Nicht die Betroffene trägt die Schuld am Ende der Beziehung. Vielmehr hat der Aggressor selbst, mit seinem perfiden Verhalten der Partnerin gegenüber, die Trennung provoziert.

Viele Frauen sehen sich außerdem mit der Tatsache konfrontiert, durch eine andere Frau ersetzt worden zu sein. Anstatt nun entsetzt und enttäuscht über den Partner zu sein, fragt sich das Opfer oft, was es selbst falsch gemacht hat. Die vorgebrachten Gründe des Aggressors sind beizeiten völlig absurd. (Du bist krank. Geh mal zum Arzt). Oft werden sie auch nur pauschal mitgeteilt, trotzdem bleiben sie im Gedächtnis der Betroffenen und führen dort ein Eigenleben. 

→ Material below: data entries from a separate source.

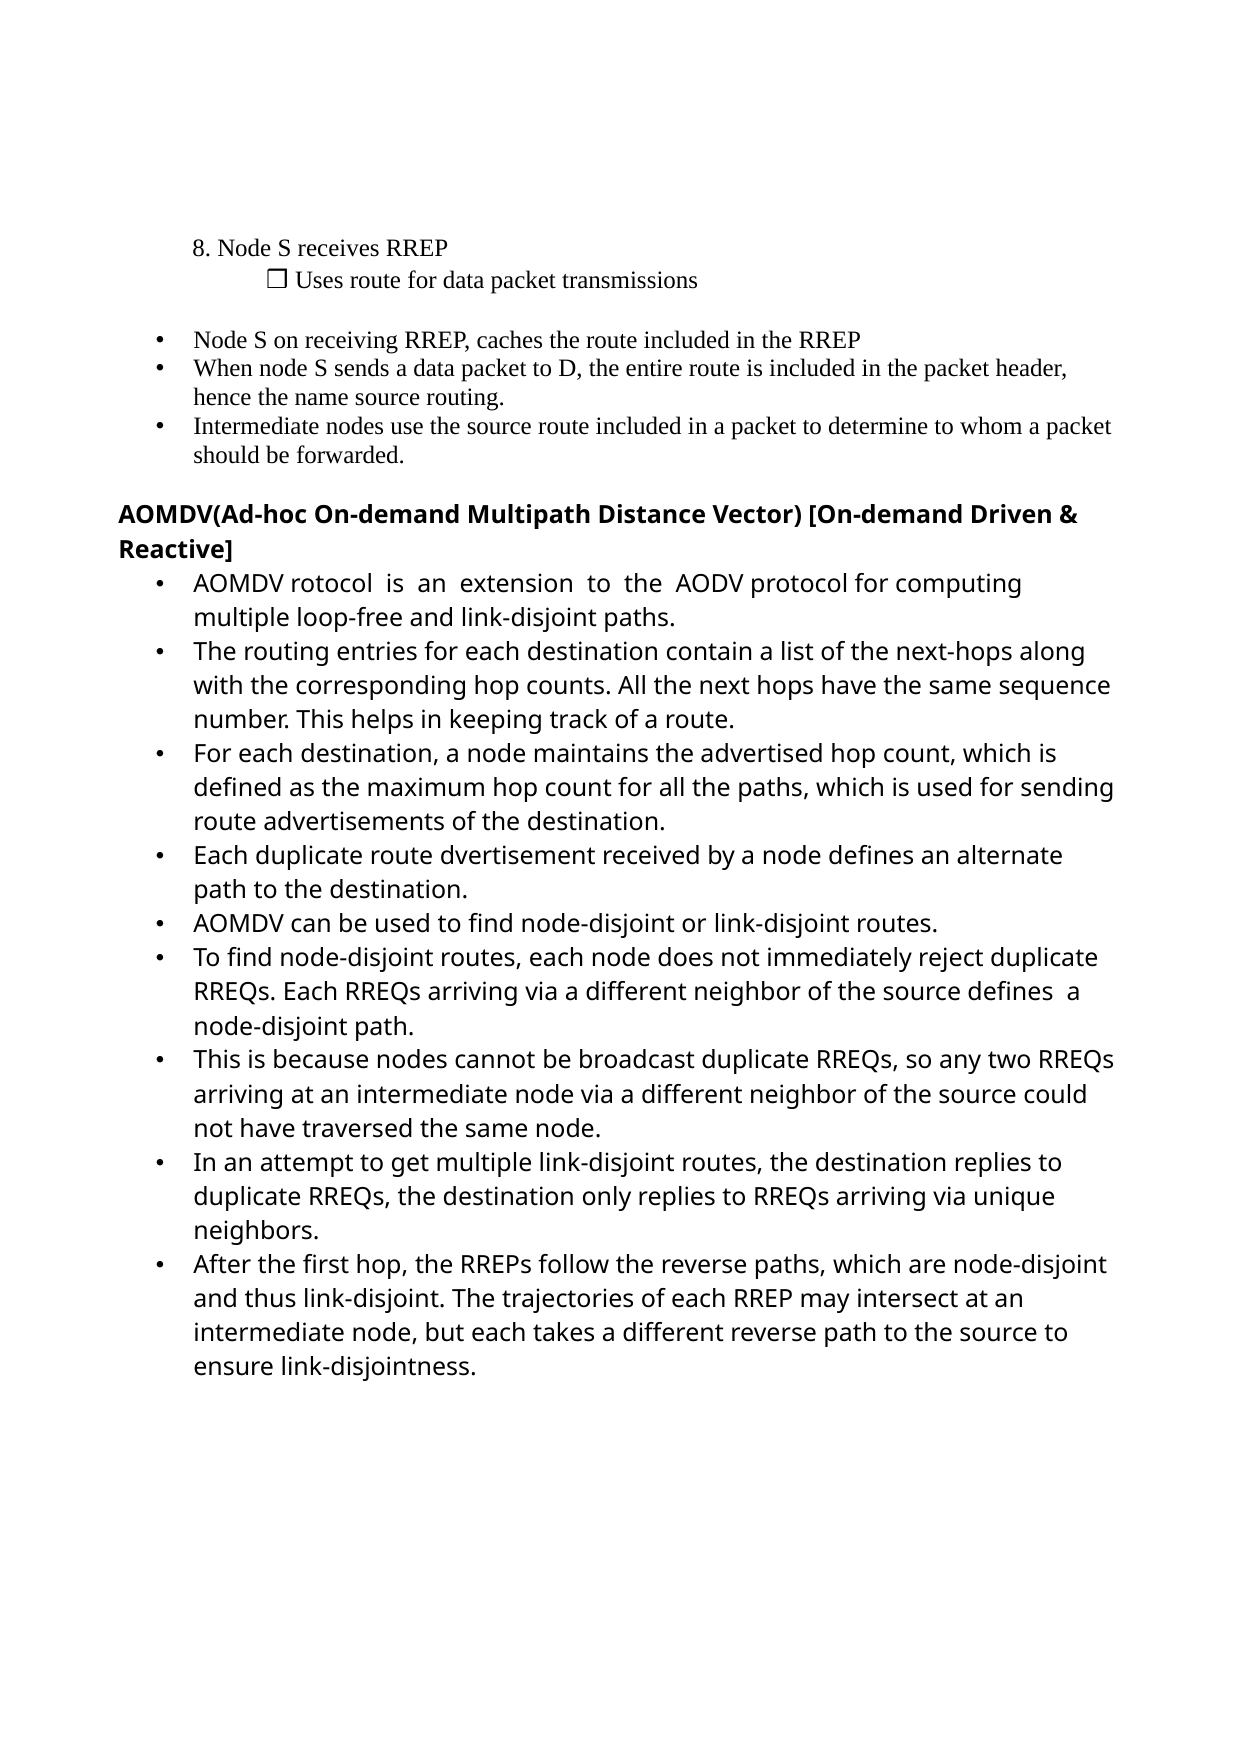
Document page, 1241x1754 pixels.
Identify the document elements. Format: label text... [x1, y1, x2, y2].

list Node S on receiving RREP, caches the route included in the RREP [156, 325, 1122, 353]
list AOMDV can be used to find node-disjoint or link-disjoint routes. [156, 906, 1122, 940]
list Intermediate nodes use the source route included in a packet to determine to whom a packet should be forwarded. [156, 411, 1122, 468]
list When node S sends a data packet to D, the entire route is included in the packet header, hence the name source routing. [156, 353, 1122, 411]
list This is because nodes cannot be broadcast duplicate RREQs, so any two RREQs arriving at an intermediate node via a different neighbor of the source could not have traversed the same node. [156, 1042, 1122, 1144]
text 8. Node S receives RREP [192, 233, 1122, 262]
list Each duplicate route dvertisement received by a node defines an alternate path to the destination. [156, 838, 1122, 906]
list The routing entries for each destination contain a list of the next-hops along with the corresponding hop counts. All the next hops have the same sequence number. This helps in keeping track of a route. [156, 633, 1122, 736]
list To find node-disjoint routes, each node does not immediately reject duplicate RREQs. Each RREQs arriving via a different neighbor of the source defines a node-disjoint path. [156, 940, 1122, 1042]
text AOMDV(Ad-hoc On-demand Multipath Distance Vector) [On-demand Driven & Reactive] [118, 497, 1122, 565]
text ❒ Uses route for data packet transmissions [266, 262, 1122, 296]
list After the first hop, the RREPs follow the reverse paths, which are node-disjoint and thus link-disjoint. The trajectories of each RREP may intersect at an intermediate node, but each takes a different reverse path to the source to ensure link-disjointness. [156, 1247, 1122, 1383]
list For each destination, a node maintains the advertised hop count, which is defined as the maximum hop count for all the paths, which is used for sending route advertisements of the destination. [156, 736, 1122, 838]
list AOMDV rotocol is an extension to the AODV protocol for computing multiple loop-free and link-disjoint paths. [156, 565, 1122, 633]
list In an attempt to get multiple link-disjoint routes, the destination replies to duplicate RREQs, the destination only replies to RREQs arriving via unique neighbors. [156, 1144, 1122, 1247]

Was das Opfer in dieser Situation nur selten sieht, ist die Tatsache, dass der Aggressor spiegelt und hauptsächlich von sich Selbst redet, wenn er der Partnerin Vorwürfe macht. Damit stiehlt er sich aus jeder Verantwortung. 

Schuld abweisen Narzisst


Die Trauerphase - Verletzungen müssen heilen!

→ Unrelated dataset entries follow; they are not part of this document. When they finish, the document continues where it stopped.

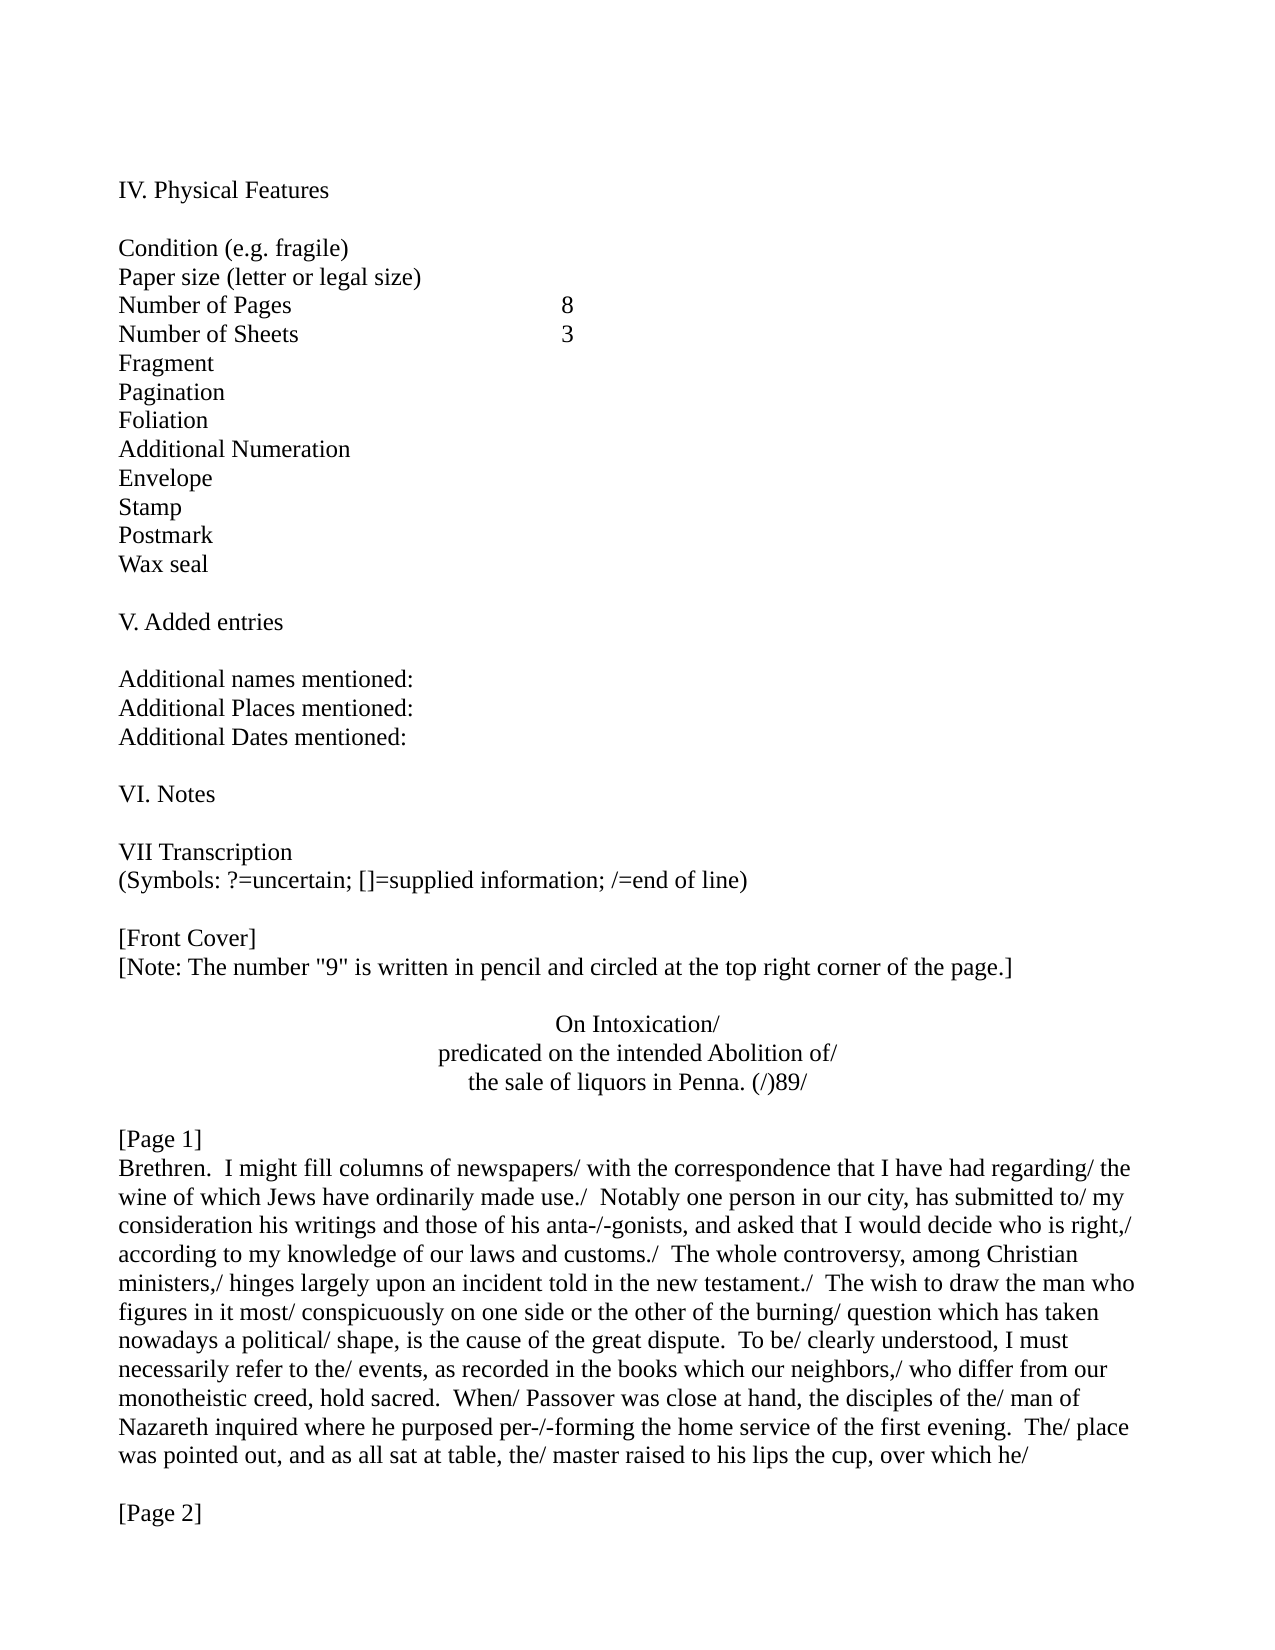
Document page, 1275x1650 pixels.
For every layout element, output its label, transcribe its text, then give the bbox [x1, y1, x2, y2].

text [Page 2] [118, 1498, 1157, 1527]
text Stamp [118, 492, 1157, 521]
text V. Added entries [118, 607, 1157, 636]
text Condition (e.g. fragile) [118, 233, 1157, 262]
text Envelope [118, 463, 1157, 492]
text (Symbols: ?=uncertain; []=supplied information; /=end of line) [118, 866, 1157, 894]
text Fragment [118, 348, 1157, 377]
text [Note: The number "9" is written in pencil and circled at the top right corner of the page.] [118, 952, 1157, 981]
text Pagination [118, 377, 1157, 406]
text the sale of liquors in Penna. (/)89/ [118, 1067, 1157, 1096]
text predicated on the intended Abolition of/ [118, 1038, 1157, 1067]
text Number of Sheets 3 [118, 319, 1157, 348]
text Additional Places mentioned: [118, 693, 1157, 722]
text Additional names mentioned: [118, 664, 1157, 693]
text [Page 1] [118, 1124, 1157, 1153]
text [Front Cover] [118, 923, 1157, 952]
text VI. Notes [118, 779, 1157, 808]
text Postma rk [118, 521, 1157, 549]
text On Intoxication/ [118, 1009, 1157, 1038]
text IV. Physical Features [118, 176, 1157, 204]
text Additional Numeration [118, 434, 1157, 463]
text Number of Pages 8 [118, 291, 1157, 319]
text Paper size (letter or legal size) [118, 262, 1157, 291]
text Additional Dates mentioned: [118, 722, 1157, 751]
text Wax seal [118, 549, 1157, 578]
text VII Transcription [118, 837, 1157, 866]
text Brethren. I might fill columns of newspapers/ with the correspondence that I have had regarding/ the wine of which Jews have ordinarily made use./ Notably one person in our city, has submitted to/ my consideration his writings and those of his anta-/-gonists, and asked that I would decide who is right,/ according to my knowledge of our laws and customs./ The whole controversy, among Christian ministers,/ hinges largely upon an incident told in the new testament./ The wish to draw the man who figures in it most/ conspicuously on one side or the other of the burning/ question which has taken nowadays a political/ shape, is the cause of the great dispute. To be/ clearly understood, I must necessarily refer to the/ events, as recorded in the books which our neighbors,/ who differ from our monotheistic creed, hold sacred. When/ Passover was close at hand, the disciples of the/ man of Nazareth inquired where he purposed per-/-forming the home service of the first evening. The/ place was pointed out, and as all sat at table, the/ master raised to his lips the cup, over which he/ [118, 1153, 1157, 1469]
text Foliation [118, 406, 1157, 434]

Das Ende der Beziehung tut weh und die erlebten Verletzungen kommen jetzt erst richtig ans Licht. In der Beziehung rollte eine Verletzung nach der anderen auf das Opfer zu und konnte nicht verarbeitet werden. Diese Tatsache macht möglich, den Verletzungen nicht den richtigen Wert zugeordnet zu haben und vieles zu glauben, was der Aggressor dem Opfer vorwirft. Das Wahrnehmen der eigenen Würdelosigkeit und die destruktiven Gedanken lähmte in vielen Fällen ganz massiv die eigene Person und vieles muss erst wieder den richtigen Platz finden. Gleichzeitig kreiseln die Gedanken weiter um den Partner und wie dieser gerade die Trennung verarbeitet. Von der einsetzenden Trauer, um die vermeintlich rosarot gefärbte Zukunft mit dem Partner, mal ganz abgesehen. Zerplatzte und zerstobene Lebensträume mit eingeschlossen.

Die eigene Psyche hat sich scheinbar irgendwie aufgelöst und man fühlt sich wie umprogrammiert. 

Emotionale Gewalt und Partnerschaftsgewalt hinterlässt immer diese Spuren, ganz besonders in der Psyche der Betroffenen. Dass sich die in Aussicht gestellte wunderbare Zukunft mit dem Partner niemals eingestellt hätte, weiß die Frau im hintersten Winkel ihres Herzens. Trotzdem ist der Verlust einfach "da". 
Sich aus einer destruktiven Partnerschaft zu lösen ist schwer. Die erlittene Ungerechtigkeit muss kompensiert werden und die zerbrochene Seele muss Heilung finden. Das kostet mehr emotionale Kraft als eine herkömmliche Trennung.
Das Selbstbewusstsein, die Seele und die körperliche Verfassung hat enorm gelitten und schon eine kurze Beziehung mit einem persönlichkeitsgestörten Menschen kann das Opfer in einen Strudel von Verzweiflung, psychischen Schüben und Verzweiflungsgedanken treiben. Diese Gefühle sind mit einer normalen Trennung ebenfalls nicht vergleichbar.

Trotz allem lohnt es sich die Trennung durchzuhalten, auch wenn es schwer fällt, sich nicht wieder mitreißen zu lassen, von einem Schwall von Lügen und Lockangeboten. Diese versprechen zwar eine bessere Partnerschaft, aus der jedoch niemals etwas werden wird. Es sind nur Worte. Worte ohne Bedeutung und Hintergrund..

Egal was passiert; es kann nicht besser werden. Der Narzisst kann sein Verhalten nicht ändern. Seine Persönlichkeit, durch schweren Missbrauch in der eigenen Kindheit geschädigt, kann das nicht zulassen. Nur die Partnerin kann ihre Situation verändern und ihr Leben in andere Bahnen lenken.

"Aber, dann habe ich versagt."

Nein, hast Du nicht. Auch die nächste Beziehung des Aggressors wird so enden. Seine psychischen und verbalen Verletzungen werden auch dort Wirkung zeigen. Es liegt nicht an Dir, mag er das auch immer wieder von sich geben, wie eine kaputte Schallplatte.